読み終わってすぐ最初のほうを読んで話の内容を確認しましたが終わり方に納得がいかずモヤモヤしました。
すぐに諦めずに、もう少しだけ注意深く読めばトリックがわかったかもしれません。
最後の数行で驚く仕掛けはイニシエーション・ラブと同じでしたが後味が悪く、衝撃も少なかったです。
ヒロインの名前とタイトルが中森明菜さんと宇多田ヒカルさんをもとにつけられていることが最後の解説でわかって面白いと思いました。

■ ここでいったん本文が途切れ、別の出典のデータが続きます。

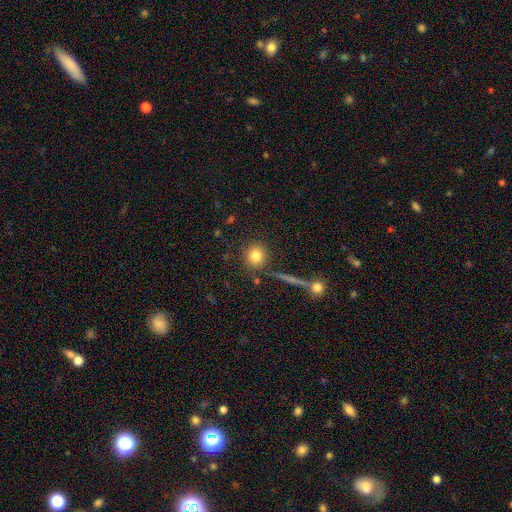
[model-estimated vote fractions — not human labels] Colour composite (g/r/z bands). It shows a smooth galaxy with no disk features (81%) that is round (88%). Merging: none (84%).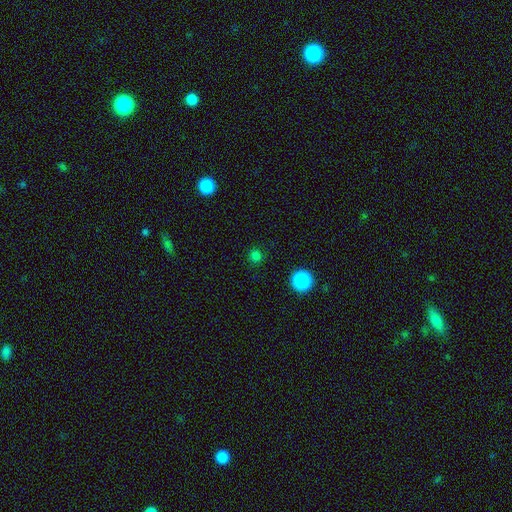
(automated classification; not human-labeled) Morphology: type=smooth (74%); roundness=round (93%); merging=none (89%).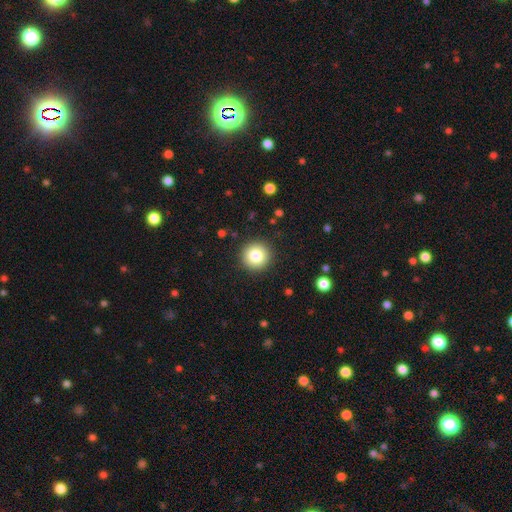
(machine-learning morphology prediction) Q: Smooth or featured?
A: smooth (81%); runner-up: star or artifact (10%)
Q: How rounded?
A: round (95%); runner-up: in between (4%)
Q: Merging?
A: none (91%); runner-up: minor disturbance (6%)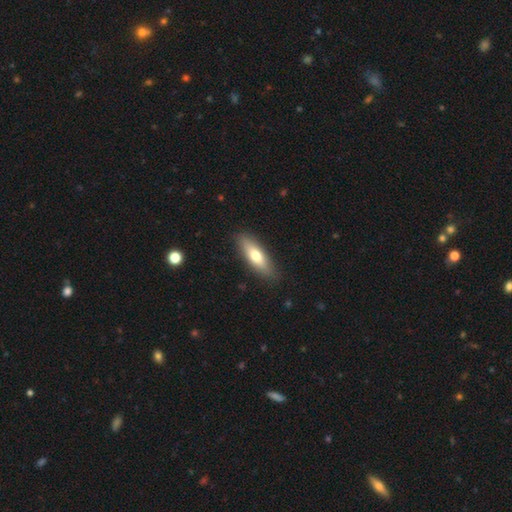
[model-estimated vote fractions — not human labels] Smooth or featured?
  - smooth: 67% *
  - featured or disk: 27%
  - star or artifact: 6%
How rounded?
  - in between: 51% *
  - cigar-shaped: 46%
  - round: 2%
Merging?
  - none: 87% *
  - minor disturbance: 10%
  - major disturbance: 2%
  - merger: 1%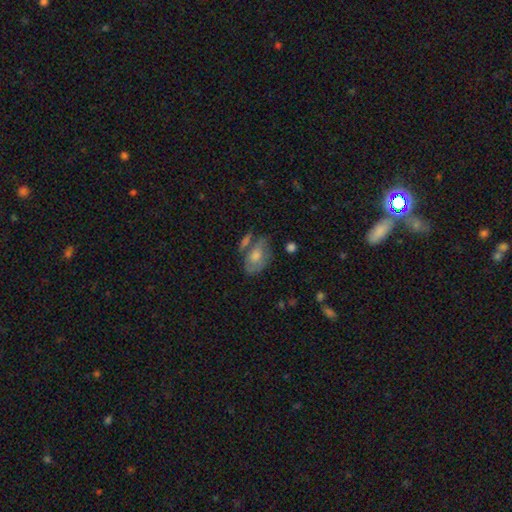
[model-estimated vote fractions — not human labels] Morphology: type=smooth (53%); roundness=in between (85%); merging=none (49%).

ローマ字を並べ替えると半井美奈子=中森明菜、内田春香=宇多田ヒカルになります。
物語の内容と歌詞がリンクしている部分もあって、いろいろ探すのも楽しいです。
個人的に気になったのは登場人物にアダルトチルドレンが多いということです。
小さい頃の家庭環境がよくないと恋愛にも影響が出てしまうんですね。
女性って怖いなと思いました。
解説サイトではいろいろな推理で盛り上がっていました。
自分なりの解釈で物語の世界が広がるのがこの小説の醍醐味なのかもしれません。
みなさんも自分なりの裏ストーリーを探してみてくださいね。